Sustainable food: production techniques must be as environmentally sustainable as possible, not necessarily certified organic, they must be put into practice according to the principles of agroecology, respecting animal welfare and consumer health.

More info Comunità del cibo della Garfagnana

email: apscomunitacibogarfagnana@gmail.com

The wine once produced in Garfagnana was so sour and low in alcohol that during a pastoral visit to the parish of the village of Sassi (stones), the Bishop commented on the wine that was offered to him: “If it is made of stones (Sassi) it is also good, but if it should be of grapes cut to stock those vines!!”
Striscino or Zezzoron, as that wine was called, today is just a memory. Thanks to a careful choice of vines, correct vinification, and probably also climate change, the quality of the wine has significantly improved to reach peaks of excellence in the biodynamic production of the Fiattone vineyards, or in the mountain vineyards of Careggine.

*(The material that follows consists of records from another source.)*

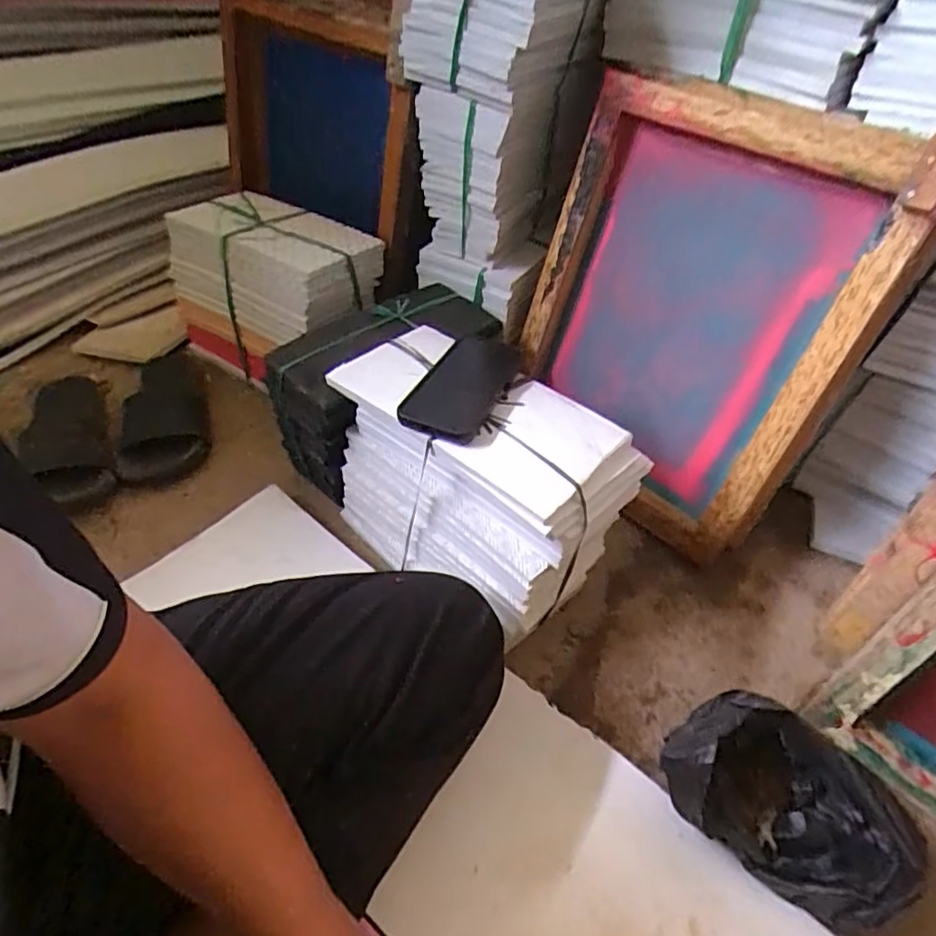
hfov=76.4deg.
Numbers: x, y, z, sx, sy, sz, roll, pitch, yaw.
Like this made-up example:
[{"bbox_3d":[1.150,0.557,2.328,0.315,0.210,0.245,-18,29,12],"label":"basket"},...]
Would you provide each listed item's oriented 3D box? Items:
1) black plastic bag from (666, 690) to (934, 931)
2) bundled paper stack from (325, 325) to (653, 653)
[{"bbox_3d":[0.271,0.286,0.515,0.199,0.105,0.117,24,50,21],"label":"black plastic bag"},{"bbox_3d":[0.004,0.014,0.674,0.309,0.213,0.162,32,53,24],"label":"bundled paper stack"}]

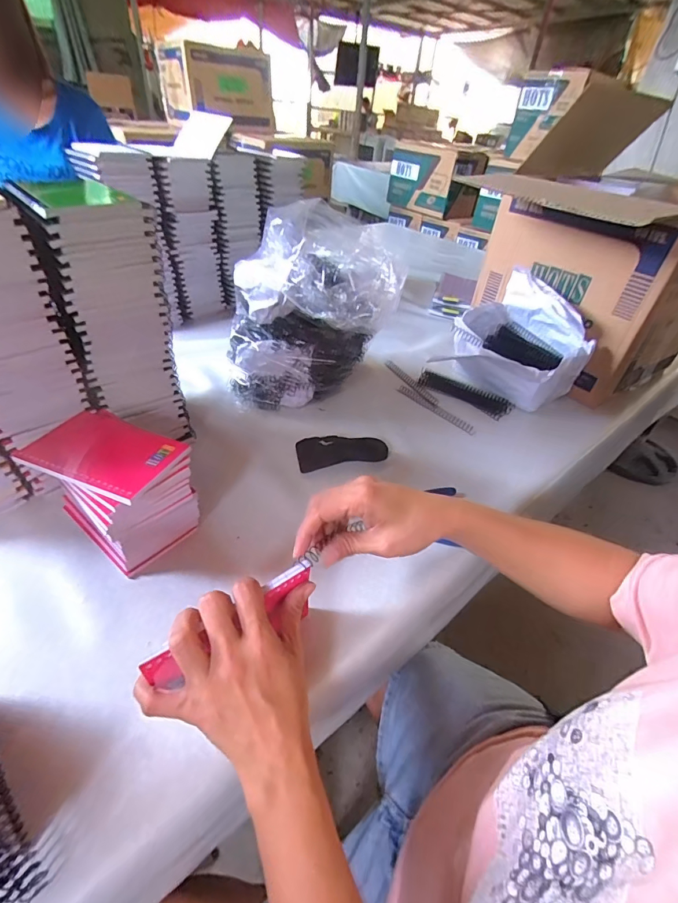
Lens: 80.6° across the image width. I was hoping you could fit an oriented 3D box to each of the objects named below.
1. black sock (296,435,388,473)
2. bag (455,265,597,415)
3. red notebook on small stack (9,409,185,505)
[{"bbox_3d":[0.003,-0.003,0.544,0.121,0.014,0.057,-6,43,-14],"label":"black sock"},{"bbox_3d":[0.301,-0.180,0.667,0.203,0.162,0.179,25,45,21],"label":"bag"},{"bbox_3d":[-0.219,-0.001,0.375,0.127,0.007,0.089,18,43,14],"label":"red notebook on small stack"}]

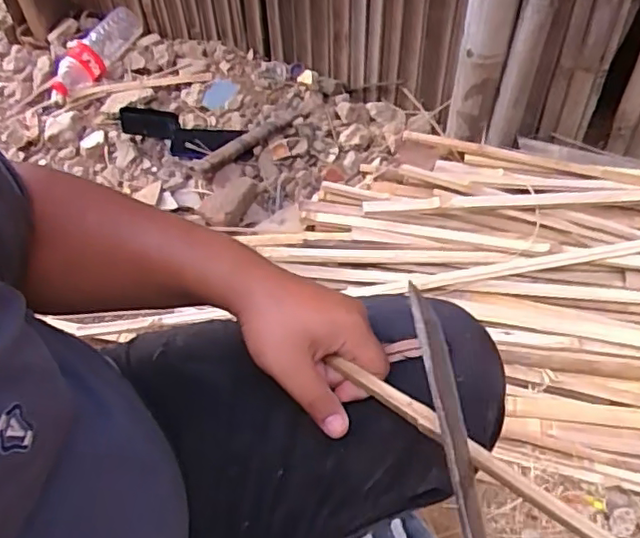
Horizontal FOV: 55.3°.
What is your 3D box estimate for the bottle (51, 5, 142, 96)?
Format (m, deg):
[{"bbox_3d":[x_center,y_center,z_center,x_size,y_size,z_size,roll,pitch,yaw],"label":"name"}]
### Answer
[{"bbox_3d":[-0.468,-0.456,1.291,0.080,0.067,0.238,27,58,18],"label":"bottle"}]

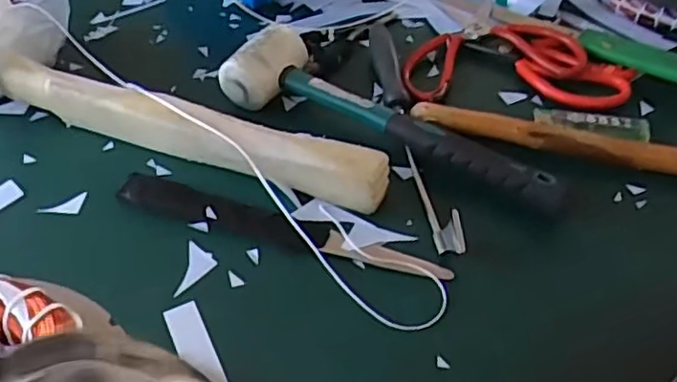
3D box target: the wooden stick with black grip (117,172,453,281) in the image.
[{"bbox_3d":[-0.043,0.024,0.443,0.239,0.010,0.025,14,48,14],"label":"wooden stick with black grip"}]

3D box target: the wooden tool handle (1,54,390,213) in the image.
[{"bbox_3d":[-0.123,-0.048,0.490,0.331,0.045,0.032,18,49,17],"label":"wooden tool handle"}]

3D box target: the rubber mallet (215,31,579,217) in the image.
[{"bbox_3d":[0.043,-0.061,0.494,0.277,0.042,0.067,22,50,20],"label":"rubber mallet"}]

The Plant Nursery of Unione Comuni Garfagnana has cataloged over 100 varieties of vines once cultivated in Garfagnana, of which 25 are indigenous. Among these, some varieties produce excellent sparkling wine, others were used to produce “Vin di Grana”, or raisin wine.

Thanks to the pureness of the air and the abundance of spring’s flowerings until autumn starting to the lowest altitudes to the highest tops of Valley, the tireless bees product one of the best European honeys: from limpid acacia honey to perfumed “millefiori” (a kind of honey made by many flowers), up to chestnut honey with its strong and intense perfume.

The APIGARFAGNANA brand guarantees the origin and quality of the Garfagnana Honey, produced by over 50 members.